The compaction_daemon is enabled and so are the settings:

root@couchdb:~# grep "\[compaction_daemon\]" -A 8 /opt/couchdb/etc/default.ini
[compaction_daemon]
; The delay, in seconds, between each check for which database and view indexes
; need to be compacted.
check_interval = 300
; If a database or view index file is smaller then this value (in bytes),
; compaction will not happen. Very small files always have a very high
; fragmentation therefore it's not worth to compact them.
min_file_size = 131072

root@couchdb:~# grep "\[compactions\]" -A 78 /opt/couchdb/etc/default.ini  | egrep -v "^;"
[compactions]
_default = [{db_fragmentation, "70%"}, {view_fragmentation, "50%"}, {from, "00:00"}, {to, "04:00"}, {parallel_view_compaction, true}]

Note: I changed view_fragmentation from the default 60% to 50% and added the "from" and "to" timeslot.

So auto compaction should have been doing its job to free up disk space. According to the logs the compaction daemon did indeed run (on databases and views) but nothing was freed up.

TL;DR of this article?
Do not forget to compact your db views, too!

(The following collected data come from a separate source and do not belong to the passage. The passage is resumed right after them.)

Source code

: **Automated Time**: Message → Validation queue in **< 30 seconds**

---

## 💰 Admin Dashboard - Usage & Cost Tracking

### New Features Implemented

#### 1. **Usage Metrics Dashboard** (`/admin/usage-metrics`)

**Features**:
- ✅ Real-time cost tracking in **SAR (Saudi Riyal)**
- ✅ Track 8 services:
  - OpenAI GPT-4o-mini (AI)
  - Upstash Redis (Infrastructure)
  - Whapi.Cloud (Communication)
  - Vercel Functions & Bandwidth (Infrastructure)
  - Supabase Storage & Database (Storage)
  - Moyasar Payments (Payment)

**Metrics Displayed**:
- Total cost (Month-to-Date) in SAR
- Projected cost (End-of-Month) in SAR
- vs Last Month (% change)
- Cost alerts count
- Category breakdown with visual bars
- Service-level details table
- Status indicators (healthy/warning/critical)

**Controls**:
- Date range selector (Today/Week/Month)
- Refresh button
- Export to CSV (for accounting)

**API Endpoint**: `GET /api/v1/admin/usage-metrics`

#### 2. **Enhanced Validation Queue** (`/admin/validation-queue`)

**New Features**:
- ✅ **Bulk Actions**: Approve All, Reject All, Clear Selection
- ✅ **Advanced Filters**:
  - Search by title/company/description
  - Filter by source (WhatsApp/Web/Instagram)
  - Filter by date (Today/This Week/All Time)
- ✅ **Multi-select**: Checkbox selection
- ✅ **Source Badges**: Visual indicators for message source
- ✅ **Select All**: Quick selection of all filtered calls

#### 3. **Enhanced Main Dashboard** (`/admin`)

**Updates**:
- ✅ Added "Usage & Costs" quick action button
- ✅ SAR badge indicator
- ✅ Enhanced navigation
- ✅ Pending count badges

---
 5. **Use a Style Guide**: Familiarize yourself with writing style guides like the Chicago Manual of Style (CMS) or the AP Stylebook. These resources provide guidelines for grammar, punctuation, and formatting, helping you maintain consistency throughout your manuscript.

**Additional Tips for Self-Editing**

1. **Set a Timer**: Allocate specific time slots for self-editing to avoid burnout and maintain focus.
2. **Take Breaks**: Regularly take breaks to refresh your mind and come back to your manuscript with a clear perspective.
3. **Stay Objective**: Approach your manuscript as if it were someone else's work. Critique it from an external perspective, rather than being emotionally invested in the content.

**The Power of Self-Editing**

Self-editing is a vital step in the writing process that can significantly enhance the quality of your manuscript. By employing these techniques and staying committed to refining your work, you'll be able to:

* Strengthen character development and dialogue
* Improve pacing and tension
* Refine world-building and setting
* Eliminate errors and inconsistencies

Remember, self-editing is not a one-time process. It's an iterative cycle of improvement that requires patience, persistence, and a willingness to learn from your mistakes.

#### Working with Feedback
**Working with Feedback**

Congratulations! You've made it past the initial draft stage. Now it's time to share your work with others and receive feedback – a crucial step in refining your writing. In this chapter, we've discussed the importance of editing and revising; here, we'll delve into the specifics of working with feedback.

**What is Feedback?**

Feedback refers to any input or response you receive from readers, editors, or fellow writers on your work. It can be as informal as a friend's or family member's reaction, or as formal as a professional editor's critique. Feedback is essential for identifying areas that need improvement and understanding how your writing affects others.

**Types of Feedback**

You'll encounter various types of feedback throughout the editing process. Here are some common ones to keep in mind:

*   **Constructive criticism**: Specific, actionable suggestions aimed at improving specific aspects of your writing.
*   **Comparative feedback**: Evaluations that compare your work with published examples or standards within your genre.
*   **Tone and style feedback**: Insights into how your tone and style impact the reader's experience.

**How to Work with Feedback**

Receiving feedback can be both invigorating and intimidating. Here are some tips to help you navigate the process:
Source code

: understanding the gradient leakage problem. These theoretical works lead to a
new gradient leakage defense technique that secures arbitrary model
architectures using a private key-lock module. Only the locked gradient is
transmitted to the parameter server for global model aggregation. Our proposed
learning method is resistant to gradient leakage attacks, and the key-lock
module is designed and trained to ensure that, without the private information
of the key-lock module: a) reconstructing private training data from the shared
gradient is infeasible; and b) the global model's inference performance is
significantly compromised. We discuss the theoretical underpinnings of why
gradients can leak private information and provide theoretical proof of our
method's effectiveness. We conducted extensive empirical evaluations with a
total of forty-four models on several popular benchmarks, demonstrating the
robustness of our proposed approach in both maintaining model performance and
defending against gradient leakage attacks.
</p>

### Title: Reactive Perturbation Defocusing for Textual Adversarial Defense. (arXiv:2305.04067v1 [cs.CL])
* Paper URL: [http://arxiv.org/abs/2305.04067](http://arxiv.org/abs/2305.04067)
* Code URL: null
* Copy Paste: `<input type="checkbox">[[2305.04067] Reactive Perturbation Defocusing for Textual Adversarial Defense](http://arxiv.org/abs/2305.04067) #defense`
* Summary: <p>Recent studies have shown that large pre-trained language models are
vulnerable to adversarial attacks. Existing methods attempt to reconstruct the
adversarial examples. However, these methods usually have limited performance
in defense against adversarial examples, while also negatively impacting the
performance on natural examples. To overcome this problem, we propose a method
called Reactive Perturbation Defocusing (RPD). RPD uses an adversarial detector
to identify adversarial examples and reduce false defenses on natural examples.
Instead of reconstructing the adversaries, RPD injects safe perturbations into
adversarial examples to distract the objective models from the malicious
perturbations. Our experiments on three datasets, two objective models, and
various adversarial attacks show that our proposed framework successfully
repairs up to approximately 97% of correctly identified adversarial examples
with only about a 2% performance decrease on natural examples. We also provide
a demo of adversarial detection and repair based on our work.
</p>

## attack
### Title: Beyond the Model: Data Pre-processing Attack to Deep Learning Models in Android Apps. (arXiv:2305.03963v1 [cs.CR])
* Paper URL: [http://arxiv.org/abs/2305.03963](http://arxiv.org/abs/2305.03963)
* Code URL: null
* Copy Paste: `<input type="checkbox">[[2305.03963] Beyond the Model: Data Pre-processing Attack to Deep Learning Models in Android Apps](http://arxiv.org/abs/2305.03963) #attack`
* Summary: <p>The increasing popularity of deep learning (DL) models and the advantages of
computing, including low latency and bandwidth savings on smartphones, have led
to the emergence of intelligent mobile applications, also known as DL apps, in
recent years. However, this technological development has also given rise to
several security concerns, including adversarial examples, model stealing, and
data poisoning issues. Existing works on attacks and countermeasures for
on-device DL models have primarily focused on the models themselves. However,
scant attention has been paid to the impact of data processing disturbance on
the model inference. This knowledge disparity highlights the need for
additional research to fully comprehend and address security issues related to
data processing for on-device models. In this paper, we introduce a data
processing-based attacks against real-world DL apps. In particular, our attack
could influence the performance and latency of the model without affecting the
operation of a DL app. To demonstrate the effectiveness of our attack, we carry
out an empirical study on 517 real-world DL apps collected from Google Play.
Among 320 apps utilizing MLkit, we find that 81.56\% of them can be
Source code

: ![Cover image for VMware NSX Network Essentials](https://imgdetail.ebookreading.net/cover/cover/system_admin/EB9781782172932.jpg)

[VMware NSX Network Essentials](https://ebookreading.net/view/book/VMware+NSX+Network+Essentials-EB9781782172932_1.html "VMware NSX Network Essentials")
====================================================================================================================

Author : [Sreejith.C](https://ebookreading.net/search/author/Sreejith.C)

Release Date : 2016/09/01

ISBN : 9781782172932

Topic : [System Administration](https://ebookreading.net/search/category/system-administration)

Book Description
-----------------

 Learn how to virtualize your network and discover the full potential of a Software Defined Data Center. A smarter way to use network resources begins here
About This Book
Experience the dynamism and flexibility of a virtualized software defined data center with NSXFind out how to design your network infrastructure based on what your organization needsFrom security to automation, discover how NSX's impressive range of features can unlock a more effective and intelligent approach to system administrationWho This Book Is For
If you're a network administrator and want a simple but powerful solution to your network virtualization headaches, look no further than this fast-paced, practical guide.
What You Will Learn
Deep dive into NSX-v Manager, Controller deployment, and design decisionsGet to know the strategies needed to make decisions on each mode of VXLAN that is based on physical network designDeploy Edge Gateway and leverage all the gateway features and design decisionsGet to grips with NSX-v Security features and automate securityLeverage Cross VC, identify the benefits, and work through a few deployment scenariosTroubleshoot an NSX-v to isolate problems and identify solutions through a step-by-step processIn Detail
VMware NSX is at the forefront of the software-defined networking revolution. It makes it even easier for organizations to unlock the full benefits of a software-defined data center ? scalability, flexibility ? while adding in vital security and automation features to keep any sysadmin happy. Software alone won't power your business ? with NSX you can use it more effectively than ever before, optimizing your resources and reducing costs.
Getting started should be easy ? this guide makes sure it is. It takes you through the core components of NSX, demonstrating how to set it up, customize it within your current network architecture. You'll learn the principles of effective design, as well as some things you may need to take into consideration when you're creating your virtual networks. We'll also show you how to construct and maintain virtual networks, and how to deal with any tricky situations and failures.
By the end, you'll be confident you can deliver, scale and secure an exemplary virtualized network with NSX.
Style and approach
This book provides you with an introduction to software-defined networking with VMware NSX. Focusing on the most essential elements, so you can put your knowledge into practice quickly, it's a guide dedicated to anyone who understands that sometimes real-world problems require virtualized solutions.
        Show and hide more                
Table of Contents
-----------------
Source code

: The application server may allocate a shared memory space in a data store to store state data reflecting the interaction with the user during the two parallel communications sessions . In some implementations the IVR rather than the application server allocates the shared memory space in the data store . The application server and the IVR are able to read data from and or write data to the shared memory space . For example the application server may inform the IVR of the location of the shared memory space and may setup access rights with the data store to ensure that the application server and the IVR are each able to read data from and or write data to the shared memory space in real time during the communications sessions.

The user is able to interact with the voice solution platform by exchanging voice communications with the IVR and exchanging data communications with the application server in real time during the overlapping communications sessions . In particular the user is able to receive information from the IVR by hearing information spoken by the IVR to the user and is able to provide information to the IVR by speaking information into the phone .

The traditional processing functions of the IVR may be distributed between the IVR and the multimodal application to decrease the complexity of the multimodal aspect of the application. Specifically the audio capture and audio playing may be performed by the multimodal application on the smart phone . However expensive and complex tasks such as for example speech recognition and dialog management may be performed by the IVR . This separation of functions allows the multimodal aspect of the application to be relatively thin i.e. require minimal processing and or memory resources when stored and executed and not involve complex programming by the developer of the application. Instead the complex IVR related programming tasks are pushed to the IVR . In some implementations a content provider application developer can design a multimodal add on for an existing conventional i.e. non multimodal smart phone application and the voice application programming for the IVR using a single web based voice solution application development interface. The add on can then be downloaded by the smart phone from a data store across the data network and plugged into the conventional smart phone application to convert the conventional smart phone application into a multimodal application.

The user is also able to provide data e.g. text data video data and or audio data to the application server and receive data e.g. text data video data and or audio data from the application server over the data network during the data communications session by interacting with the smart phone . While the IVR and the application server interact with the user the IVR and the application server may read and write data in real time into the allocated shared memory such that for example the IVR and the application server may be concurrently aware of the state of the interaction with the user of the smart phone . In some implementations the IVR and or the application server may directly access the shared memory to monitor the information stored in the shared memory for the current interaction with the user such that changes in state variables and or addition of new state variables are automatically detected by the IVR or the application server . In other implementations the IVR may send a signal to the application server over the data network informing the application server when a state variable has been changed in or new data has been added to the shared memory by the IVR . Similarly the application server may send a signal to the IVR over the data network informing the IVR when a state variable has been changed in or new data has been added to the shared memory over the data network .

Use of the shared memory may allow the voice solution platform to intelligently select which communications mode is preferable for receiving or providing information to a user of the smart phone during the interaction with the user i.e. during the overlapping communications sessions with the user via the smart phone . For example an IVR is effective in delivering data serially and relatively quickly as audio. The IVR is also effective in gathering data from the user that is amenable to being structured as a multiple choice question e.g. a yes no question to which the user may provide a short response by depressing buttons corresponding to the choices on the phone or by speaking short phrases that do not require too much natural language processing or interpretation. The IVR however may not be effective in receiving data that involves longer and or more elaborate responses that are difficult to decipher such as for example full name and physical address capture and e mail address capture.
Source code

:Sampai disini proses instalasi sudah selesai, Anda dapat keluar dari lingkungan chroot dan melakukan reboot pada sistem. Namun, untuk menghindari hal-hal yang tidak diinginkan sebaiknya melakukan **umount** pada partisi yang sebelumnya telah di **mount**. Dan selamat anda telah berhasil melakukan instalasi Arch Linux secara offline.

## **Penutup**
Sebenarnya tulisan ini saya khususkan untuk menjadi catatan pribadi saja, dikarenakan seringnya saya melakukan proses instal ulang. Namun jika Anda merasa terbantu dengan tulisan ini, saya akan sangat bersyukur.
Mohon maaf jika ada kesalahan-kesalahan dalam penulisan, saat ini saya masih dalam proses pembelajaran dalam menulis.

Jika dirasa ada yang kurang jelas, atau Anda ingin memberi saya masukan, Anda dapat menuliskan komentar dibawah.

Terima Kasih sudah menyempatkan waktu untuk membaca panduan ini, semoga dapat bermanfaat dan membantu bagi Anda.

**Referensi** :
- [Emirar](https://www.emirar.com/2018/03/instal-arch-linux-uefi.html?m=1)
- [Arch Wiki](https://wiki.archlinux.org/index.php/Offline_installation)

Check their sizes (either in the UI or via CLI) and you should be able to determine where your disk space is getting wasted.

How can I make sure to run compact on all relevant databases and views?
For this purpose I created a script called compact_couchdb.sh. It runs through all the databases found in the addressed CouchDB. In each database, the views are detected. And the script compacts each database and each view of each database found.
The script can be found here (on Github).


Add a comment

Show form to leave a comment

Comments (newest first)

ck from Switzerland wrote on Feb 5th, 2019:

Hello Carlos. The CouchDB instances I manage are currently running on 2.2. I'm sure there will be another patch day soon so I'll keep an eye on the CouchDB if auto compact works as it should in 2.3.
When I wrote the post, I 'think' auto compact kind of worked but only for the db itself, not for the views.


Carlos from Barcelona wrote on Feb 4th, 2019:

Supposedly in version 2.3 of CouchDB the automatic compaction works fine, but I can not make it work so I did the same as you, a script.

If you know how to make it work, I would appreciate it if you can help me.